Título: No corredor de hospitais, troca de tiros
Autor: Clarissa Thomé
Fonte: O Estado de São Paulo, 31/07/2005, Metrópole, p. C6

Eles estão lá para salvar vidas. Juraram não fazer distinção entre negros, brancos, homens, mulheres, pobres, ricos e presidiários. Mas agora se perguntam como vão se preservar. Médicos estão assustados com um fenômeno que vem ocorrendo nos hospitais públicos do Rio e São Paulo: tentativa de resgate de presos internados ou em atendimento. Só este mês foram registrados três casos em São Paulo. Dois no Hospital Heliópolis, na capital, e uma no interior, no Hospital de Mirandópolis. No Rio, o governo só mudou os procedimentos para atendimento de criminosos após o resgate cinematográfico de um traficante, em 2001. Agora, é obrigatória a identificação de baleados em menos de 24 horas e transferência imediata passada a fase crítica. Em São Paulo, essas medidas já são tomadas.

O traficante Márcio Greik dos Santos, então com 19 anos, chegou baleado ao Hospital Geral de Bonsucesso. Era um anônimo e continuou assim por alguns dias, enquanto estava na enfermaria coletiva, sem algemas. Depois foi transferido de ala e ficou sob a custódia de um policial militar. Na madrugada de 5 de abril de 2001, 20 homens armados de fuzis, com coletes da Polícia Civil, invadiram o pátio, dominaram e espancaram quatro vigilantes, dispararam tiros nos corredores, mataram um policial militar e resgataram Greik. Sete pessoas que estavam na fila para marcar consulta foram baleadas.

Quem presenciou o resgate não esquece as cenas. "Os pacientes que podiam se levantar corriam pelos corredores levando o próprio soro. Um residente arrastou um armário de ferro para trancar uma porta. Era tão pesado que, depois de passado o susto, ele não conseguia removê-lo", conta uma atendente. "Trabalho com o medo de uma nova invasão."

Para o presidente do Sindicato dos Médicos do Rio, Jorge Darze, os resgates deixam de ocorrer quando o criminoso percebe que corre risco de morrer. Mas afirma que o perigo só diminui quando todos os procedimentos de segurança são respeitados. "Quando há falha, os resgates ocorrem."

E isso sem levar em conta a ousadia do tráfico, como descobriu há alguns meses o cirurgião Elias Miguel, de 57 anos, do Hospital Municipal Francisco Silva Telles. Ele estava de plantão quando chegou ao local um jovem baleado no tórax, socorrido por amigos. O rapaz precisava ser transferido para uma Unidade de Terapia Intensiva (UTI). Mas traficantes de uma quadrilha rival queriam matá-lo dentro da instituição. "O hospital passou a receber ligações ameaçadoras. Diziam que a ambulância seria metralhada. Telefonei para a PM e a transferência foi feita sob escolta. Não houve retaliação, mas saí da emergência. Medicina é meio de vida, não meio de morte."

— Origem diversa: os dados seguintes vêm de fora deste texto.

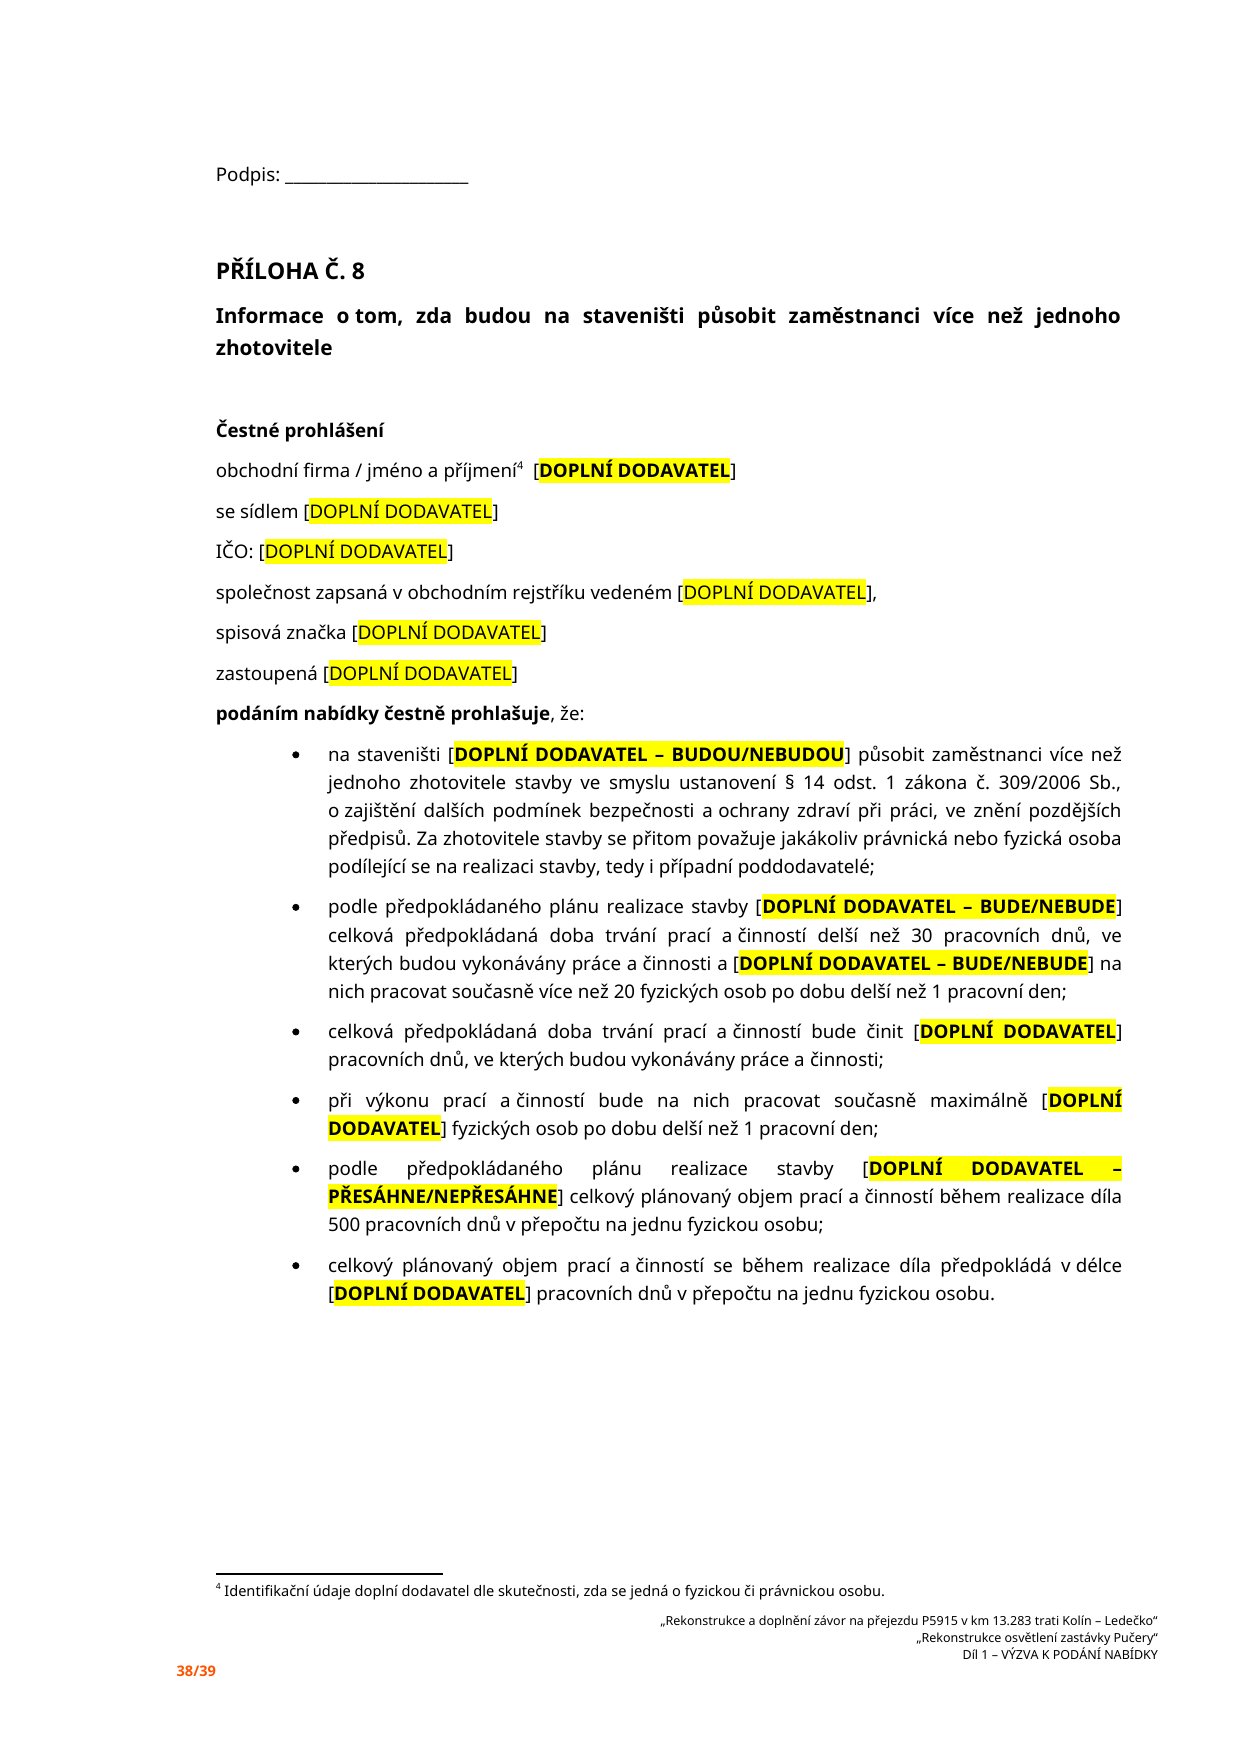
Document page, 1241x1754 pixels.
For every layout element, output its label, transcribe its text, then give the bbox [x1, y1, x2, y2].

text IČO: [DOPLNÍ DODAVATEL] [216, 539, 265, 564]
text obchodní firma / jméno a příjmení [DOPLNÍ DODAVATEL] [216, 458, 539, 483]
text se sídlem [DOPLNÍ DODAVATEL] [492, 498, 1122, 524]
text Příloha č. 8 [216, 255, 1122, 286]
text spisová značka [DOPLNÍ DODAVATEL] [216, 620, 358, 645]
text na staveništi [DOPLNÍ DODAVATEL – BUDOU/NEBUDOU] působit zaměstnanci více než jednoho zhotovitele stavby ve smyslu ustanovení § 14 odst. 1 zákona č. 309/2006 Sb., o zajištění dalších podmínek bezpečnosti a ochrany zdraví při práci, ve znění pozdějších předpisů. Za zhotovitele stavby se přitom považuje jakákoliv právnická nebo fyzická osoba podílející se na realizaci stavby, tedy i případní poddodavatelé; [292, 741, 1122, 879]
text zastoupená [DOPLNÍ DODAVATEL] [216, 660, 329, 686]
text Informace o tom, zda budou na staveništi působit zaměstnanci více než jednoho zhotovitele [216, 302, 1122, 361]
text Čestné prohlášení [216, 417, 1122, 443]
text celková předpokládaná doba trvání prací a činností bude činit [DOPLNÍ DODAVATEL] pracovních dnů, ve kterých budou vykonávány práce a činnosti; [292, 1018, 1122, 1072]
text podle předpokládaného plánu realizace stavby [DOPLNÍ DODAVATEL – BUDE/NEBUDE] celková předpokládaná doba trvání prací a činností delší než 30 pracovních dnů, ve kterých budou vykonávány práce a činnosti a [DOPLNÍ DODAVATEL – BUDE/NEBUDE] na nich pracovat současně více než 20 fyzických osob po dobu delší než 1 pracovní den; [292, 894, 1122, 1003]
text společnost zapsaná v obchodním rejstříku vedeném [DOPLNÍ DODAVATEL], [866, 579, 1122, 605]
text obchodní firma / jméno a příjmení [DOPLNÍ DODAVATEL] [730, 458, 1122, 483]
text se sídlem [DOPLNÍ DODAVATEL] [216, 498, 309, 524]
text podle předpokládaného plánu realizace stavby [DOPLNÍ DODAVATEL – PŘESÁHNE/NEPŘESÁHNE] celkový plánovaný objem prací a činností během realizace díla 500 pracovních dnů v přepočtu na jednu fyzickou osobu; [292, 1156, 1122, 1237]
text IČO: [DOPLNÍ DODAVATEL] [447, 539, 1122, 564]
text společnost zapsaná v obchodním rejstříku vedeném [DOPLNÍ DODAVATEL], [216, 579, 683, 605]
text podáním nabídky čestně prohlašuje, že: [216, 701, 1122, 726]
text celkový plánovaný objem prací a činností se během realizace díla předpokládá v délce [DOPLNÍ DODAVATEL] pracovních dnů v přepočtu na jednu fyzickou osobu. [292, 1252, 1122, 1306]
text spisová značka [DOPLNÍ DODAVATEL] [541, 620, 1122, 645]
text zastoupená [DOPLNÍ DODAVATEL] [512, 660, 1122, 686]
text při výkonu prací a činností bude na nich pracovat současně maximálně [DOPLNÍ DODAVATEL] fyzických osob po dobu delší než 1 pracovní den; [292, 1087, 1122, 1141]
text Podpis: ______________________ [216, 161, 1122, 187]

O residente Enzo Taglietti só sabia desses casos pelos jornais. Na segunda-feira, entretanto, ele estava de plantão no Hospital Heliópolis quando cinco homens entraram atirando para um resgate na ala penitenciária. "Havia muitos pacientes, médicos, enfermeiros nos corredores. Tinha gente se trancando no banheiro, se escondendo embaixo das cadeiras. Foi assustador."

Os médicos estão em greve desde aquele dia. Eles querem a retirada da ala especial para os presos, que fica no 5.º andar, ao lado da quimioterapia. "É um absurdo ter um presídio dentro de um hospital", diz Taglietti.